Interactive effects of rising temperature and lowering moisture on soil water chemistry: An experimental growth-chamber approach

Abstract

Climate change and its consequences has become a topical issue in recent years. In this context, while it is recognized the importance of soil-mediated responses to global climate change, the nature and magnitude of these responses are not well understood. Below-ground processes play a key role in the global carbon (C) cycle because they regulate storage of large quantities of C (Pendall et al., 2004; Ryan and Law, 2005). Soil organic matter is the second biggest carbon pool in the planet after the oceans, and below-ground processes regulate fluxes to the atmosphere that are approximately 10 times the current anthropogenic CO2 loading rate (Chapin et al., 2002). Soil processes include C allocation below-ground via roots; microbial and mycorrhizal processes; SOM pool sizes and turnover rates; and soil microbial and rhizosphere respiration rates (Pendall et al., 2008). All have distinct responses to environmental change drivers, although availability of C substrates will regulate all the responses (Pendall et al., 2004). Increasing evidence has shown that climate change components (e.g., elevated CO2, O3 and reactive N inputs) can significantly alter rhizosphere processes through modifying root and microbial growth and below-ground allocation of carbon (Paterson et al. 1997; Zhang et al. 2005).

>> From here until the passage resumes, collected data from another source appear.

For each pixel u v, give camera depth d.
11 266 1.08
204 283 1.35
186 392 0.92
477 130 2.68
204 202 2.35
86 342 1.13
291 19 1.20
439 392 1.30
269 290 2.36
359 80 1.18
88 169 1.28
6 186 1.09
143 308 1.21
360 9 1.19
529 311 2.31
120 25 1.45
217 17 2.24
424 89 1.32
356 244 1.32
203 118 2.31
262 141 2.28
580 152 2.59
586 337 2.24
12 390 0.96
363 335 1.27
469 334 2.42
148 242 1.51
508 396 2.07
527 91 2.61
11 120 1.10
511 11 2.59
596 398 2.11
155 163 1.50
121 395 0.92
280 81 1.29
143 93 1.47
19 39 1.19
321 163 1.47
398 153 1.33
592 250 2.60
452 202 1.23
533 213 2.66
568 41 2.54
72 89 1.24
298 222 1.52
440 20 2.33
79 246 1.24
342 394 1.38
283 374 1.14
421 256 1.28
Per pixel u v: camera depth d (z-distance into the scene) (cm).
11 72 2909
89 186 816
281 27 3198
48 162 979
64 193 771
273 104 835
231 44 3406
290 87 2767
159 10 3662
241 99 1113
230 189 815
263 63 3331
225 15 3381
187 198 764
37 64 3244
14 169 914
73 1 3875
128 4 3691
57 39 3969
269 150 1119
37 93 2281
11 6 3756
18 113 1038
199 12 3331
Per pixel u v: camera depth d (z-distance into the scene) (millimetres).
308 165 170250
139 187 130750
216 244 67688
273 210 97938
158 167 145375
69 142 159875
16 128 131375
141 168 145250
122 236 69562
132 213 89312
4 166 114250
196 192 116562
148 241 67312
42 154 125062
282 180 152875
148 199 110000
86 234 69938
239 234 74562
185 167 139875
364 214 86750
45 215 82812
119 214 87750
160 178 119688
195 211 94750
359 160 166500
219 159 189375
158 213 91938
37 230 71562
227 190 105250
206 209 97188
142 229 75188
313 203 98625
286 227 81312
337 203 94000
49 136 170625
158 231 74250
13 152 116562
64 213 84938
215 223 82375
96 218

The resulting changes in rhizosphere physiochemical environments may affect the displacement, and/or bioavailability of nutrients. The magnitude, trend and long-term implications of climate change effects on soil cations are not well documented and neither the underlying mechanisms. We examined during a year period the dynamics of soil cations and anions of intact soil cores after experimental warming and decreased precipitation using growth chamber facilities.